TASK TO COMPLETE:
Although pictures appear in the data, the answer should contain only the lines from its start through the line with "12.0 STANDARDS OF", written out exactly.

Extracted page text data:
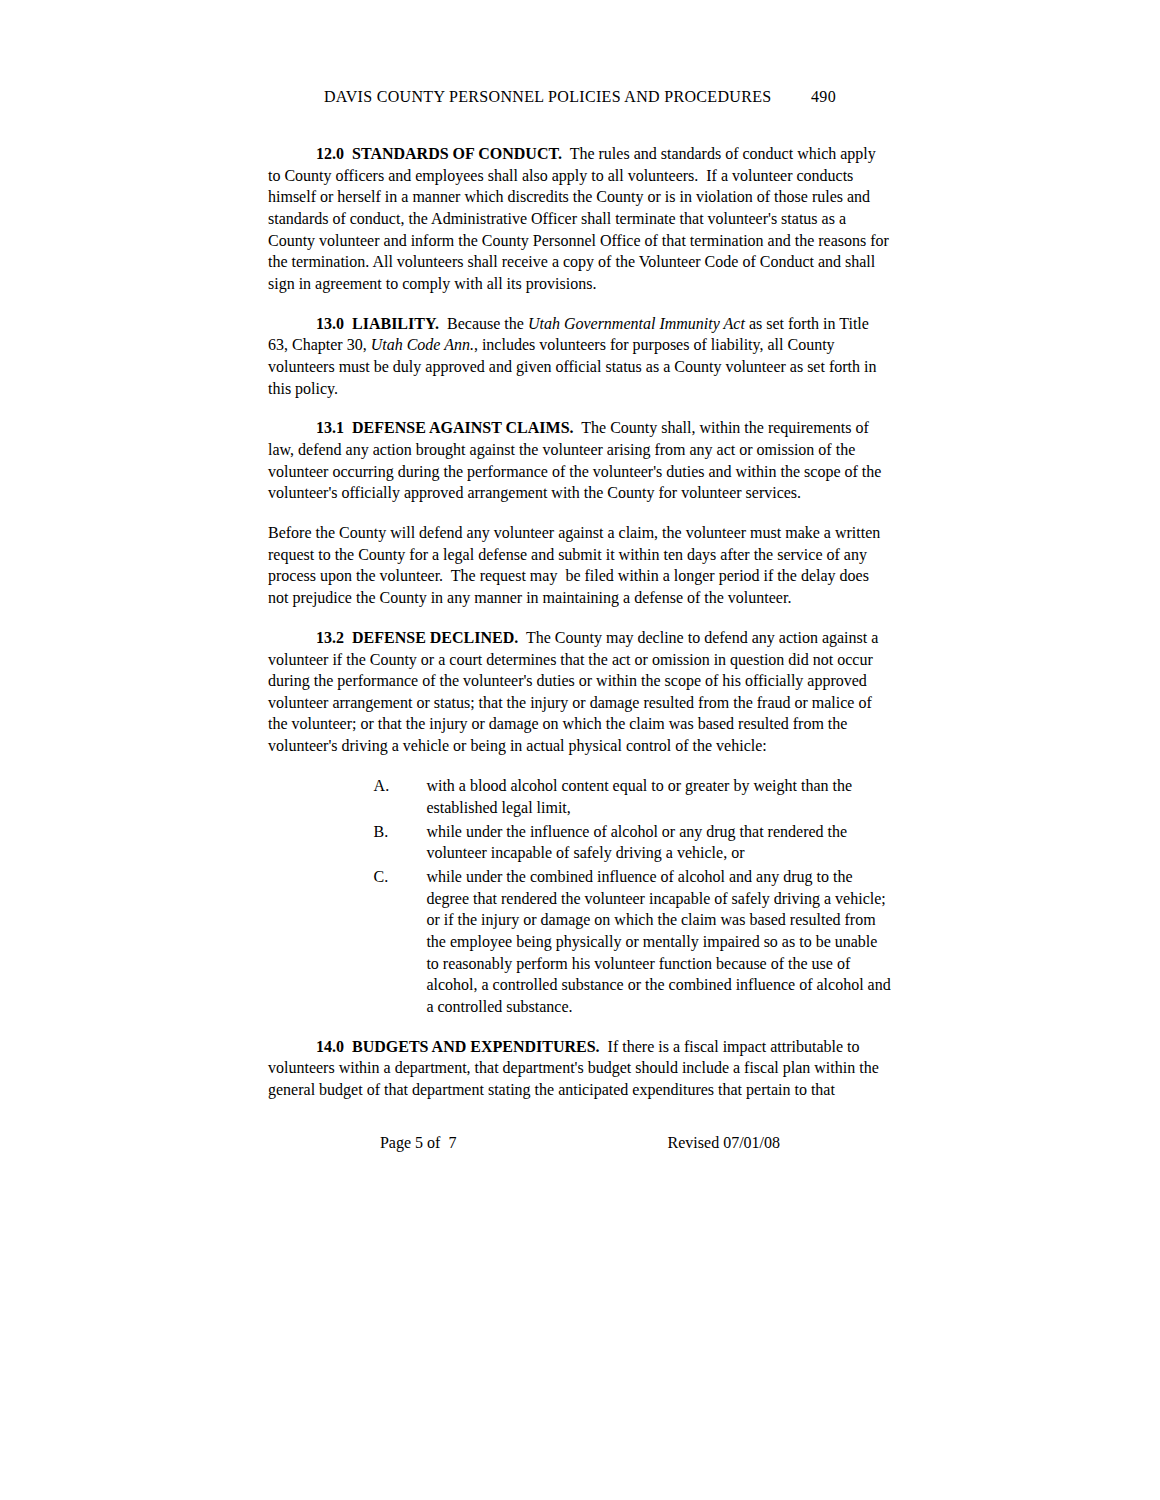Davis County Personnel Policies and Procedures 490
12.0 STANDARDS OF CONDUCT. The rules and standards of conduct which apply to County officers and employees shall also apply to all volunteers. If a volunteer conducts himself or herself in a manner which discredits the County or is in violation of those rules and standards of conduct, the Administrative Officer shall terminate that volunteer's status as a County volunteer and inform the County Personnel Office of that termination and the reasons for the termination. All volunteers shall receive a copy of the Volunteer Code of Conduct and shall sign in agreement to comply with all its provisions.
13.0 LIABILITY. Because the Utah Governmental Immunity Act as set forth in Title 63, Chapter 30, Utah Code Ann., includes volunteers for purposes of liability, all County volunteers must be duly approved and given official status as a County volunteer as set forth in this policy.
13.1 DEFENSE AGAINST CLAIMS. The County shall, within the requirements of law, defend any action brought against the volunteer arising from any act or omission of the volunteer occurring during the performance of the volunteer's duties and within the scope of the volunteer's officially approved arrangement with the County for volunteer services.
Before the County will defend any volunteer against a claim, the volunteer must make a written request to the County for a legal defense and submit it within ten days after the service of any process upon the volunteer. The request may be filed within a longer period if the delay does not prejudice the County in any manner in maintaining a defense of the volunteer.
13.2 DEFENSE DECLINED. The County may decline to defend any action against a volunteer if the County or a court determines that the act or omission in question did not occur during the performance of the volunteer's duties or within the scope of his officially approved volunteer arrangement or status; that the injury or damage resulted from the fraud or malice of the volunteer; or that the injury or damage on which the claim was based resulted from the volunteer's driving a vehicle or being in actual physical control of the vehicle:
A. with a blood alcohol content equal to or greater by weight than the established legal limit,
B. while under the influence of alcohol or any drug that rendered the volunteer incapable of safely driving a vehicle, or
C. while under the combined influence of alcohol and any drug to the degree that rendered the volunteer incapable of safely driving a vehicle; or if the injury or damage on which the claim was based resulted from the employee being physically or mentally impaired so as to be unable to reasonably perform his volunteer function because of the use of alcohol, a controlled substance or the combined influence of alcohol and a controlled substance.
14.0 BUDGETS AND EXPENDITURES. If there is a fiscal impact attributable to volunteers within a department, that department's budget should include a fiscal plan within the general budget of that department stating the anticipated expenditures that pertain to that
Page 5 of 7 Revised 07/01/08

RESULT FOR THIS EXERCISE:
Davis County Personnel Policies and Procedures 490
12.0 STANDARDS OF CONDUCT. The rules and standards of conduct which apply to County officers and employees shall also apply to all volunteers. If a volunteer conducts himself or herself in a manner which discredits the County or is in violation of those rules and standards of conduct, the Administrative Officer shall terminate that volunteer's status as a County volunteer and inform the County Personnel Office of that termination and the reasons for the termination. All volunteers shall receive a copy of the Volunteer Code of Conduct and shall sign in agreement to comply with all its provisions.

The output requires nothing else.